An oral history of elainechen.com
I built my first website after I graduated university in 1998, using basic HTML. (Not even CSS!) On Geocities, of course. I knew a bit of Photoshop from my time designing ads at the Queen’s University Journal, but I don’t remember where I learned HTML. Probably from a boyfriend, and a nascent internet.
(Note the printout of RGB codes in the image above. I found a bunch of HTML reference printouts in my bedroom closet at my parents’ house a while ago. Yes, I realize the humour in printing out RGB swatches in black and white.)
I was an art grad, so I had mostly photos of my artwork. I remember I’d used thumbnails of my face as navigation (the same graphics used in my mixed media pieces), and my parents were highly concerned about putting photos of myself online even though they were abstracted. Oh, how times have changed.
My next website was more robust. I bought elainechen.com (sorry to the other Elaine Chens out there). The same boyfriend helped me with basic PHP. I even had a CSS stylesheet. By that time I was more advanced with Photoshop, from a digital photo production gig that eventually led to a graphic artist job in a corporate marketing department. This time I had art and design work for my portfolio.

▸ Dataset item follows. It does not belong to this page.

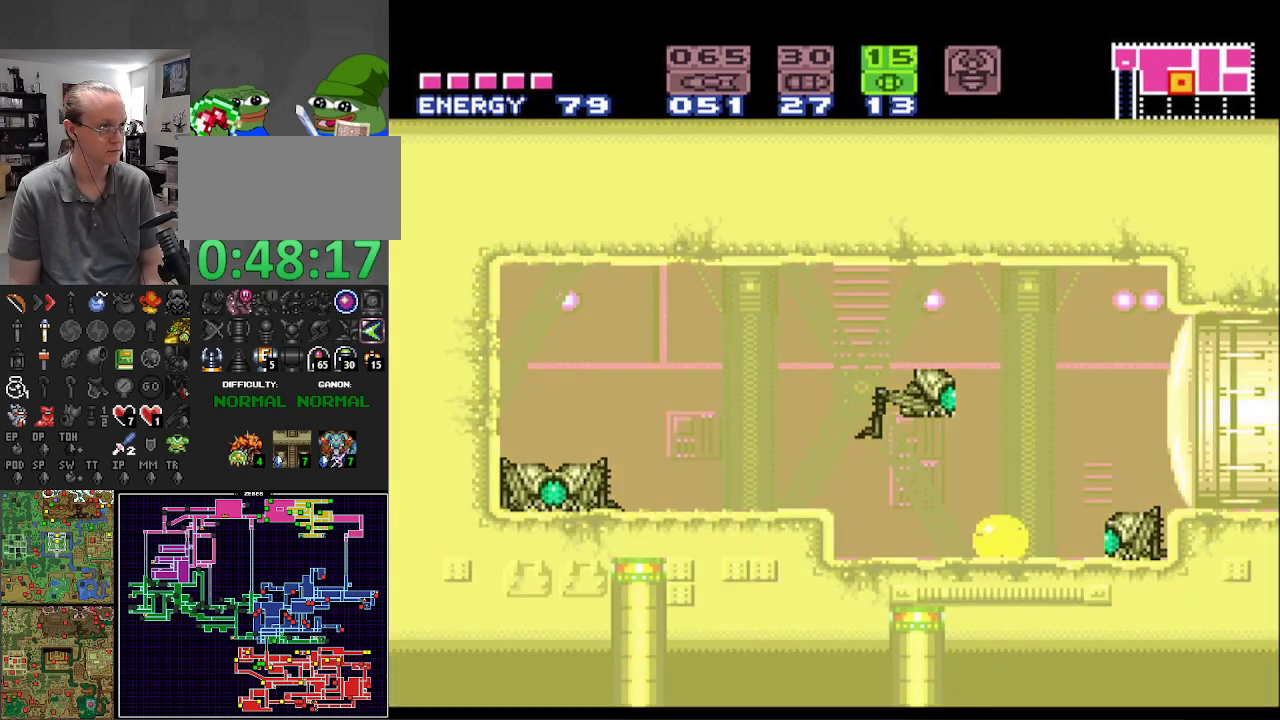
{"buttons": ["Y"], "events": [[333, "DPAD_LEFT", "up"], [417, "Y", "down"]]}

Fast forward some years and another boyfriend later. My website needed an overhaul and a way to prioritize recent web design work and Flash animation, yet still include old artwork that I was proud of. Also, I published my first novel, and was drawing stuff to put on POD sites like Spoonflower and RedBubble. So how to architect all my output in a way that relevant audiences could find what they were looking for?

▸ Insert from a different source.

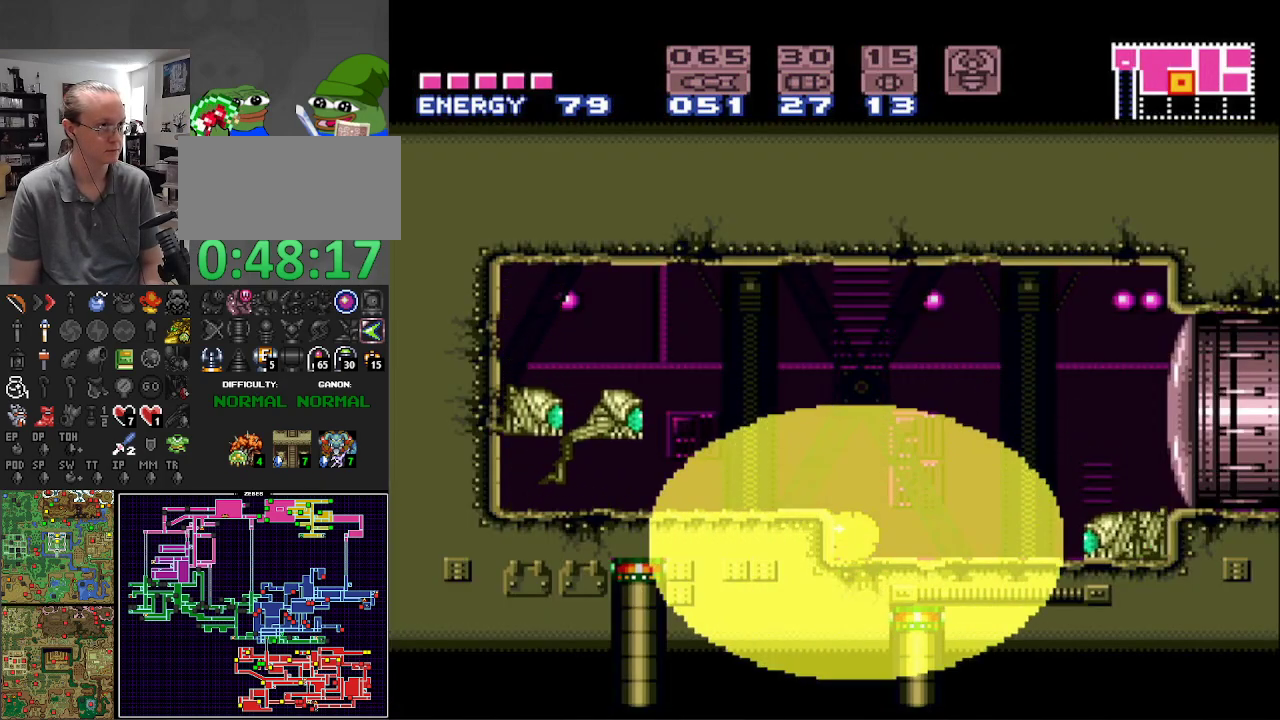
{"buttons": ["A", "B", "DPAD_LEFT"], "events": [[33, "Y", "up"], [67, "DPAD_UP", "down"], [150, "B", "down"], [150, "DPAD_UP", "up"], [267, "DPAD_UP", "down"], [333, "DPAD_UP", "up"], [383, "DPAD_LEFT", "down"], [400, "A", "down"]]}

Enter WordPress, which I bludgeoned into submission with my rudimentary HTML. I took advantage of its blog-style setup to present work in a chronological fashion, and also used categories for navigation. It was a good solution that met my needs. I didn’t actually blog much, because why blog when you can easily keep people updated with tweets? Oh, how times have changed.
(And then some Viagra-selling hacker overtook my website because I wasn’t keeping WordPress updated, so I scrapped it all and put together a simple one-pager from a template. Lost my search ranking, boo.)
Which brings us to v5.0 (I think?) of elainechen.com. The site’s goals have changed. The design portfolio has gone by the wayside, because everything I do now is NDA, and my previous work is out of date. Also, after 20 years of experience I (probably) don’t need a portfolio if I had to get another design job. I have enough references to vouch that I am a warm-enough body to throw at Figma. I don’t have to promote myself as a designer anymore.
However, the game has changed for writers. Unless you’re Elena Ferrante, you’re encouraged to get on the self-promotion train as marketing support from publishers varies.
So this is me, switching completely to my writer hat and wrestling with WordPress, this time without boyfriend tech support. Times have changed again! I still know Photoshop pretty well, but Canva has shaped the aesthetic for book marketing, and designers now use Figma for UI. And with the rise and fall of various social media platforms, we’re back to blogging like it’s 1999.
All aboard the self-promotion train. Woo woo!